Evaluating the limit of the given integral

Question

Evaluate the following: $\displaystyle\lim_{n\to\infty} \displaystyle\int_0^\infty \dfrac{n\sin x}{1+n^2x^2}\ dx$

Attempt: My idea to use the Dominated Convergence Theorem. It can easily be shown that $f_n(x)=\dfrac{n\sin x}{1+n^2x^2}$ converges pointwise to $0$ on $\left(0,\infty\right)$ but I'm having difficulties on trying to get an integrable function $g$ that would satisfy $|f_n|\leq g$. I tried using the inequalities $|\sin t|\leq t$ for small $t$ and of course the obvious one which is $|\sin t|\leq 1$ but the function I get is not integrable. Any help would be great.

Answer 1

Hint: Let $u=nx$, then your integral becomes \begin{align} \int^\infty_0 \frac{\sin\frac{u}{n}}{1+u^2}\ du \end{align}

Answer 2

Just added for your curiosity.

We can compute the antiderivative, starting with $$\frac n {1+n^2x^2}=\frac n {(nx-i)(nx+i)}=\frac {ni} 2 \left(\frac 1 {nx+i}-\frac 1 {nx-i} \right)$$ which make that we face the problem of $$I=\int \frac{\sin(x)}{x+a}\,dx$$ Let $x+a=t$ to make $$I=\int \frac{\sin(t-a)}{t}\,dt=\cos(a)\int \frac{\sin(t)}{t}\,dt-\sin(a)\int \frac{\cos(t)}{t}\,dt $$ that is to say $$I=\cos (a)\, \text{Si}(t)-\sin (a) \,\text{Ci}(t)$$ where appear the sine and cosine integrals (don' worry : sooner or later, you will leran about them).

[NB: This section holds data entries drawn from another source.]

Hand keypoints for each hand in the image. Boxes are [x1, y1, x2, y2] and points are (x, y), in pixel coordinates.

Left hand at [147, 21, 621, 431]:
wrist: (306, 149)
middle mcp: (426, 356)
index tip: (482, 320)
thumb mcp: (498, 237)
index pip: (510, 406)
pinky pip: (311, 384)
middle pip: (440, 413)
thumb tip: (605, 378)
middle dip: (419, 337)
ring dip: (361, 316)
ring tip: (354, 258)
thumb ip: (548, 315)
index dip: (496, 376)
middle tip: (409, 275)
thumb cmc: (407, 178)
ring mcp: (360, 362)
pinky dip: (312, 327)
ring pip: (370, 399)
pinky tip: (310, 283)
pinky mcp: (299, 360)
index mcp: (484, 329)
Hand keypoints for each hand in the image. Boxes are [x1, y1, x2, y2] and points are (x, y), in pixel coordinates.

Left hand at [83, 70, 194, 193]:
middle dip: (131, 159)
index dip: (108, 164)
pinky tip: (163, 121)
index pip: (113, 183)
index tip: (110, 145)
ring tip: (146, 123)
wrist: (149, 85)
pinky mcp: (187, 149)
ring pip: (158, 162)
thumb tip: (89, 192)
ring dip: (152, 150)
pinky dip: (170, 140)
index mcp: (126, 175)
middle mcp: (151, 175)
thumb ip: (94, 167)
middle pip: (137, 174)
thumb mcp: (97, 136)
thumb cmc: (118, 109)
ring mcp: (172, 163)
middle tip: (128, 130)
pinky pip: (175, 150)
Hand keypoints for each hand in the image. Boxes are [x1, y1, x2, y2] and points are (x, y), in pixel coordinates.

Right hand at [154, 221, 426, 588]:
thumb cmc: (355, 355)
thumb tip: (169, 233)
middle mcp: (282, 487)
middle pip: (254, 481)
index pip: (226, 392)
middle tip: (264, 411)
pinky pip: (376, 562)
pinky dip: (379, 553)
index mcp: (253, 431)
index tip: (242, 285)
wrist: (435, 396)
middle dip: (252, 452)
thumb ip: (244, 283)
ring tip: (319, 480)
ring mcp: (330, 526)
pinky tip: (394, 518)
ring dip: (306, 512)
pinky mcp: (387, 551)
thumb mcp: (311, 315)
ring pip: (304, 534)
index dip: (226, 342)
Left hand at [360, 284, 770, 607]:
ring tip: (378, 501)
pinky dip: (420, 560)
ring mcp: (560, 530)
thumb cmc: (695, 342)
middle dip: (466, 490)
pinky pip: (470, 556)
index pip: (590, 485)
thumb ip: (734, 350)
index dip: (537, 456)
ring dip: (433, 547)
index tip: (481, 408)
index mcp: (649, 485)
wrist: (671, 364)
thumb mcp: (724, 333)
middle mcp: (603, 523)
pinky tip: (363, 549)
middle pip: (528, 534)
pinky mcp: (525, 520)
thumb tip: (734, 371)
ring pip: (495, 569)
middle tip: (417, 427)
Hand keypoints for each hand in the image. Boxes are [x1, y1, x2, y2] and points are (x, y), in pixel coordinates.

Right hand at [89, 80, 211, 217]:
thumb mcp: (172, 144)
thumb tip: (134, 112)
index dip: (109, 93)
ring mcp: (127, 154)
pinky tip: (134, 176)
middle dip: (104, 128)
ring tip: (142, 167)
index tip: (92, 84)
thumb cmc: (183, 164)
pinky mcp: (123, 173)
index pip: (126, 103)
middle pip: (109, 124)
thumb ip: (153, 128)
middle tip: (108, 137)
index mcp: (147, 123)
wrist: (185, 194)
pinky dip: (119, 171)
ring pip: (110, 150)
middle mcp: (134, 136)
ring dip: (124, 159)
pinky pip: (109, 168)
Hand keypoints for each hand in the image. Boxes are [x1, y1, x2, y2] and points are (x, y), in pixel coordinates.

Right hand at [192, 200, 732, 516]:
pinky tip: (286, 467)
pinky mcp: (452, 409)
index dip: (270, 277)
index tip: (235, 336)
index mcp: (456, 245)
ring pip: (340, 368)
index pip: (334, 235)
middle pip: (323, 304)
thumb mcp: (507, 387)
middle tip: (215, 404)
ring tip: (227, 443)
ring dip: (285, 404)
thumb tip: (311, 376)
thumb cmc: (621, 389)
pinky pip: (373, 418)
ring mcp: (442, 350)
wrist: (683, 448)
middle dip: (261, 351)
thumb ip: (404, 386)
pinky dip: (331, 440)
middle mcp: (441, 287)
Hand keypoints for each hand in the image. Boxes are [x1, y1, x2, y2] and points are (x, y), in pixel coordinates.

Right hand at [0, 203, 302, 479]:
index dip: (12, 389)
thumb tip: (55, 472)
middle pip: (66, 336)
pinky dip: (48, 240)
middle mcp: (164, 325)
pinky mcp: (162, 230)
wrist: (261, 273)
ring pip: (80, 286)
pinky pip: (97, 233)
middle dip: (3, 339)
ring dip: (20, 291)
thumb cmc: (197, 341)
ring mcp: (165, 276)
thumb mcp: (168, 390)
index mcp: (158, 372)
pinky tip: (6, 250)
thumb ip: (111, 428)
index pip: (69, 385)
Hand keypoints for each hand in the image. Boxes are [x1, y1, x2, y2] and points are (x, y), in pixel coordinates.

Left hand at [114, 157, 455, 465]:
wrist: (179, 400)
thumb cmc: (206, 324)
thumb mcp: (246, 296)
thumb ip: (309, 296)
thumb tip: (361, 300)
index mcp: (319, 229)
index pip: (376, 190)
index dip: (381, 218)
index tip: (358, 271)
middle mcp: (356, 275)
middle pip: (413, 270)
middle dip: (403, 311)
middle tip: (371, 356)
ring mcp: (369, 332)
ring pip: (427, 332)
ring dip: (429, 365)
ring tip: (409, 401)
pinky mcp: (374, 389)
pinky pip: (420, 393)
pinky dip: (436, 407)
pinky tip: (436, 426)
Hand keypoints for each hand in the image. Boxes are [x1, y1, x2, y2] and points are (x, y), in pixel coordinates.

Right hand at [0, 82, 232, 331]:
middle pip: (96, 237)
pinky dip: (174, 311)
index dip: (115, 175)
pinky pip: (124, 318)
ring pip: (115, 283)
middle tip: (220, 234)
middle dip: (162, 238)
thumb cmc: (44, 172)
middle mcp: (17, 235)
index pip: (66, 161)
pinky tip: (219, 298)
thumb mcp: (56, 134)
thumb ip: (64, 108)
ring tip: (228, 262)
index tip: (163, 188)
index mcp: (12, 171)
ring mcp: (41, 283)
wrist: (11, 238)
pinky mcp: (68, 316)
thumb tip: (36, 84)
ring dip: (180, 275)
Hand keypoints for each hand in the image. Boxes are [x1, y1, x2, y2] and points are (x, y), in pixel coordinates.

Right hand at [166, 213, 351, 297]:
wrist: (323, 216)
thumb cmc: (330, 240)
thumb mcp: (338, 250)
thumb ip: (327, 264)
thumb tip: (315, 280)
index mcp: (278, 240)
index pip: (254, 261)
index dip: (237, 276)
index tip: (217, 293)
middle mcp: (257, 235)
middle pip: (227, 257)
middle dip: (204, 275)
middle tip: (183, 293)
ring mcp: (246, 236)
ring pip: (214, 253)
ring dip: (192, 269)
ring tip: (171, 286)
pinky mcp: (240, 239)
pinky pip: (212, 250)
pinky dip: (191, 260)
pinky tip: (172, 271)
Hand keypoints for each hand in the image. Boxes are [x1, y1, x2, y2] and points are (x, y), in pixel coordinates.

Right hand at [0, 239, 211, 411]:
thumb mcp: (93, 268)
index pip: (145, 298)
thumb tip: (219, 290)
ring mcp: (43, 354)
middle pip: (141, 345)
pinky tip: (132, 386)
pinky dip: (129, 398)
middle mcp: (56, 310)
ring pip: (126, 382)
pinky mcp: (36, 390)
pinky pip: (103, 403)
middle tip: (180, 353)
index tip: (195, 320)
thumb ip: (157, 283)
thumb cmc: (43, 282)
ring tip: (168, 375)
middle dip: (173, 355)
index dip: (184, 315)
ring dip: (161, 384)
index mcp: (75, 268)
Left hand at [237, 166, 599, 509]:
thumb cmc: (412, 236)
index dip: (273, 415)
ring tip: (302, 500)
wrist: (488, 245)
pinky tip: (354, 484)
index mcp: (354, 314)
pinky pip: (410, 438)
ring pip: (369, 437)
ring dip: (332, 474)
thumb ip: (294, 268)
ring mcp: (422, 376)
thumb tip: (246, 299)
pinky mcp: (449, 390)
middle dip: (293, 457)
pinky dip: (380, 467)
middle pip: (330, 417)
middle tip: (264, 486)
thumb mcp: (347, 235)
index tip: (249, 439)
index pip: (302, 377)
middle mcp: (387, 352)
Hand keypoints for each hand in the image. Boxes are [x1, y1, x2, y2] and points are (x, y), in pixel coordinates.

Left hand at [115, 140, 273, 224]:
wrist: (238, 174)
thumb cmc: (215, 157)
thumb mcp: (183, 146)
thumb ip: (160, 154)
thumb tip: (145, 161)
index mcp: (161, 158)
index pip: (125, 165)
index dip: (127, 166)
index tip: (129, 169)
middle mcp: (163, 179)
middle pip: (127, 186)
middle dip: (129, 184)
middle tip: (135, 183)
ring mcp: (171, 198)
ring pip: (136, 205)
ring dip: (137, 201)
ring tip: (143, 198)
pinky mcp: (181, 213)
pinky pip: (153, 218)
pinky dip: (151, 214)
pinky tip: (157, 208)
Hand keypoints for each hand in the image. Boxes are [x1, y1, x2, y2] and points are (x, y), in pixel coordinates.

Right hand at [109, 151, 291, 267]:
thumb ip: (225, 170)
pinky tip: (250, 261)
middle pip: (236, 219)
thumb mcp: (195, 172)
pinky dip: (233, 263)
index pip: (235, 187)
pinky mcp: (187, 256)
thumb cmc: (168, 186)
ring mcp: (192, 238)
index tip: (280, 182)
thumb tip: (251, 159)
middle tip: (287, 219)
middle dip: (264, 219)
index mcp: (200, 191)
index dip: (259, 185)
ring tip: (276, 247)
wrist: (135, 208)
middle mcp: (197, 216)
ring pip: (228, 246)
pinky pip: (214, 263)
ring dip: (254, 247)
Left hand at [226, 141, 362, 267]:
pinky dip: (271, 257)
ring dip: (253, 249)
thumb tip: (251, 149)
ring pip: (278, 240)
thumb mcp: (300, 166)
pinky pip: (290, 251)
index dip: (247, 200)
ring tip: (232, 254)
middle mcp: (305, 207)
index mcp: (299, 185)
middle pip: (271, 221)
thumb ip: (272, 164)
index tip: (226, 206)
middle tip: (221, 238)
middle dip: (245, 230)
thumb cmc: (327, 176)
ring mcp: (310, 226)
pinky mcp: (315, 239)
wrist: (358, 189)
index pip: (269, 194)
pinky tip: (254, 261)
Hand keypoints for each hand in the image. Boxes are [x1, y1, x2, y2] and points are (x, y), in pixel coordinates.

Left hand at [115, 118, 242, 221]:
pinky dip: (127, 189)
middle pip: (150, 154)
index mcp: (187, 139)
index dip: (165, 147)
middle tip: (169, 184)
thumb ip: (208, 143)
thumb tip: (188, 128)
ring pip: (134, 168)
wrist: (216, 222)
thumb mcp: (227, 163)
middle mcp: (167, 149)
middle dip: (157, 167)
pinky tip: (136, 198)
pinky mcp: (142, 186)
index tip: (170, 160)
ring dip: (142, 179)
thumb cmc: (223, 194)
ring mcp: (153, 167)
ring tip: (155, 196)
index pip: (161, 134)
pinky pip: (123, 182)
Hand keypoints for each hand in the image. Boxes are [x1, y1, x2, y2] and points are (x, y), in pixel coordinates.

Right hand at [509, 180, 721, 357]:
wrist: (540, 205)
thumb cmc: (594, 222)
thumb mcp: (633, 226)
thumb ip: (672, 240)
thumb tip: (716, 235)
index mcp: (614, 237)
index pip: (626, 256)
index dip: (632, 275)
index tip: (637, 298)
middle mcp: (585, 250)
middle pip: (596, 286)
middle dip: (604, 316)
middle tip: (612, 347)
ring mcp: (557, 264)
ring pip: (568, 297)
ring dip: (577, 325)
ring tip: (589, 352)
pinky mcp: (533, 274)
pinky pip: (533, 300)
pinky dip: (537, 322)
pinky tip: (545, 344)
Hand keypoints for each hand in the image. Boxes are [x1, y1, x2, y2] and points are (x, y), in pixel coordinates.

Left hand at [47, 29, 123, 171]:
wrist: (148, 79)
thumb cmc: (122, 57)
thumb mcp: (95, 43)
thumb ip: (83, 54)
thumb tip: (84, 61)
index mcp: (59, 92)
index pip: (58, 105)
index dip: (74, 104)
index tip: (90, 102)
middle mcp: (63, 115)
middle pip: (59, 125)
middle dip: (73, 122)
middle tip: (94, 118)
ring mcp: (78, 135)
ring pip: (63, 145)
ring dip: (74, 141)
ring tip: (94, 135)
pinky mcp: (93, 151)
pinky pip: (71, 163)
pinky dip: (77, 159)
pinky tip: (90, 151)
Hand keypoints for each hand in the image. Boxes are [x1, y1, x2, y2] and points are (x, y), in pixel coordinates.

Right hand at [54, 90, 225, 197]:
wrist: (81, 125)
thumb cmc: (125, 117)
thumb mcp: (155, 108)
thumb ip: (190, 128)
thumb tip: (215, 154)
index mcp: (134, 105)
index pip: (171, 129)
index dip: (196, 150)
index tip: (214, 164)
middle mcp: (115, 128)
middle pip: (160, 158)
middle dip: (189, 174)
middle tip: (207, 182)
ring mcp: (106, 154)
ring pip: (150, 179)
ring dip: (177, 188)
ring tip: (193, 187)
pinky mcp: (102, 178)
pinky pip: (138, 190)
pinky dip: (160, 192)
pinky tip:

Using the integration bounds and then the asymptotics, you will end with $$I_n=\int_0^\infty \dfrac{n\sin x}{1+n^2x^2}\, dx=\frac{\log \left({n}\right)-\gamma +1}{n}+O\left(\frac{1}{n^3}\right)$$ which, for sure, shows the limit but also how it is approached. Moreover, as shown in the table below, this gives an approximation of the result $$\left( \begin{array}{ccc} 1 & 0.422784 & 0.646761 \\ 2 & 0.557966 & 0.599204 \\ 3 & 0.507132 & 0.521764 \\ 4 & 0.452270 & 0.459176 \\ 5 & 0.406444 & 0.410274 \\ 6 & 0.369091 & 0.371446 \\ 7 & 0.338385 & 0.339943 \\ 8 & 0.312778 & 0.313865 \\ 9 & 0.291112 & 0.291902 \\ 10 & 0.272537 & 0.273130 \\ 20 & 0.170926 & 0.171014 \\ 30 & 0.127466 & 0.127495 \\ 40 & 0.102792 & 0.102804 \\ 50 & 0.086696 & 0.086703 \\ 60 & 0.075286 & 0.075290 \\ 70 & 0.066733 & 0.066735 \\ 80 & 0.060060 & 0.060062 \\ 90 & 0.054696 & 0.054697 \\ 100 & 0.050280 & 0.050281 \end{array} \right)$$

Answer 3

This is not a complete answer:

The integral from Jacky Chong can be evaluated with Mathematica: $$\int_0^{\infty } \frac{\text{Sin}\left[\frac{u}{n}\right]}{1+u^2} \ \, du=\frac{\sqrt{\pi } \text{MeijerG}\left[\{\{0\},\{\}\},\left\{\{0,0\},\left\{-\frac{1}{2}\right\}\right\},\frac{1}{4n^2}\right]}{4 n}$$ Therefore the solution can be expressed in form of a MeijerG-Function and can be further analyzed by an asymptotic series expansion. This leads to the same result as from Claude Leibovici.